Monday, March 7, 2011

I scanned the charts of the counters I am vested in and, for the first time in a while, I don't really have anything to say. I was actually thinking of not blogging tonight. However, the last chart I looked at gave rise to some thoughts, some bearish thoughts. The chart was a weekly chart belonging to First REIT.

Let us first look at the daily chart. First REIT is in the grip of a downtrend that started on 20 January. This downtrend is very much intact. In fact, the recovery of its unit price from recent lows with price bouncing off support at 72c as provided by the 100dMA seems to have hit a wall this session as a black candle was formed. The reducing volume as price rose is surely not encouraging.


The MACD although having completed a bullish crossover with the signal line is still in negative territory. The recent price recovery could just be a rebound. Without an increase in volume as price tries to move higher, it could indeed be just that. It might also interest investors to look at the OBV which suggests continual distribution since price peaked in middle of January 2011. This could be short term and mild in nature but we should keep it at the back of our minds nonetheless.

Fundamentally, this is still a very attractive REIT for anyone investing for income. However, it does not look very attractive from a technical perspective at the moment. A pullback to the 100dMA at 72c could happen again and I am not discounting a possible pullback to the 200dMA either which is now at 69.5c.


Look at the weekly chart and the bulls would feel somewhat happier because the longer term uptrend is obviously intact. All the weekly MAs are rising nicely. However, pair this picture with the lower highs and lower lows on the MFI and RSI, we have negative divergences. Not so happy anymore? Well, at the most basic level, it shows that longer term momentum is weak.

_BRIEF A_
Shorten the paragraph in the First REIT chart post that begins "The MACD although having completed" into a few brief bullet points, keeping its main facts.
_BRIEF B_
From the First REIT chart post, quote everything from "Monday, March 7, 2011" down to "to First REIT.".
_BRIEF C_
Extend the First REIT chart post past its final sentence.

_PROVIDED RECORDS_
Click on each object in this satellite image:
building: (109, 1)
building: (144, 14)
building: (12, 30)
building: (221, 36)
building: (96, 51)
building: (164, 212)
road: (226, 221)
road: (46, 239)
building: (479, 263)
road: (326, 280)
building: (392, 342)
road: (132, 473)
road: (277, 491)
---
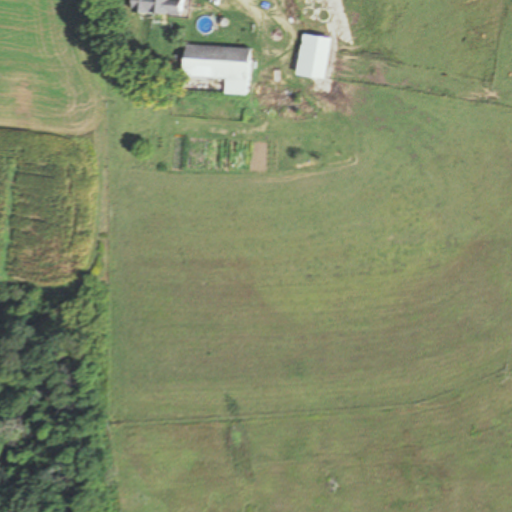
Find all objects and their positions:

_TASK OUTPUT A_
- The MACD has made a bullish crossover with the signal line but is still below zero.
- The recent price recovery may only be a rebound, especially if volume doesn't rise as price moves up.
- The OBV points to ongoing distribution since price peaked in mid-January 2011.
- This may be short-term and mild, but it is worth keeping in mind.

_TASK OUTPUT B_
Monday, March 7, 2011

I scanned the charts of the counters I am vested in and, for the first time in a while, I don't really have anything to say. I was actually thinking of not blogging tonight. However, the last chart I looked at gave rise to some thoughts, some bearish thoughts. The chart was a weekly chart belonging to First REIT.

_TASK OUTPUT C_
Remember this blog post: First REIT: Buying more? Well, the technicals are suggesting caution even in the longer term. The recent pullback to 72c (the 100dMA) could just be a precursor. After all, price goes down a river of hope. Never say never and the 200dMA could be called upon as support in the next flush downwards. You could see me loading more units of First REIT then.

Related post:
First REIT: Buying more?

High Yield Portfolio - Update.

Sunday, March 6, 2011

Sometimes, we just stumble upon a good thing. One of my inaugural blog posts when I started ASSI on Christmas Eve 2009 remains the most popular blog post today. I am talking about "High Yield Portfolio".

In October last year, a reader asked if I would do an update on the portfolio and I did. However, it was a "Reply from AK71" kind of thing and were mostly one-liners. See it here.

Have I deviated much from the first time I introduced this portfolio for investors who are more interested in investing for income? Not much. I am still invested in all six counters although the weight of each counter in the portfolio could have changed somewhat.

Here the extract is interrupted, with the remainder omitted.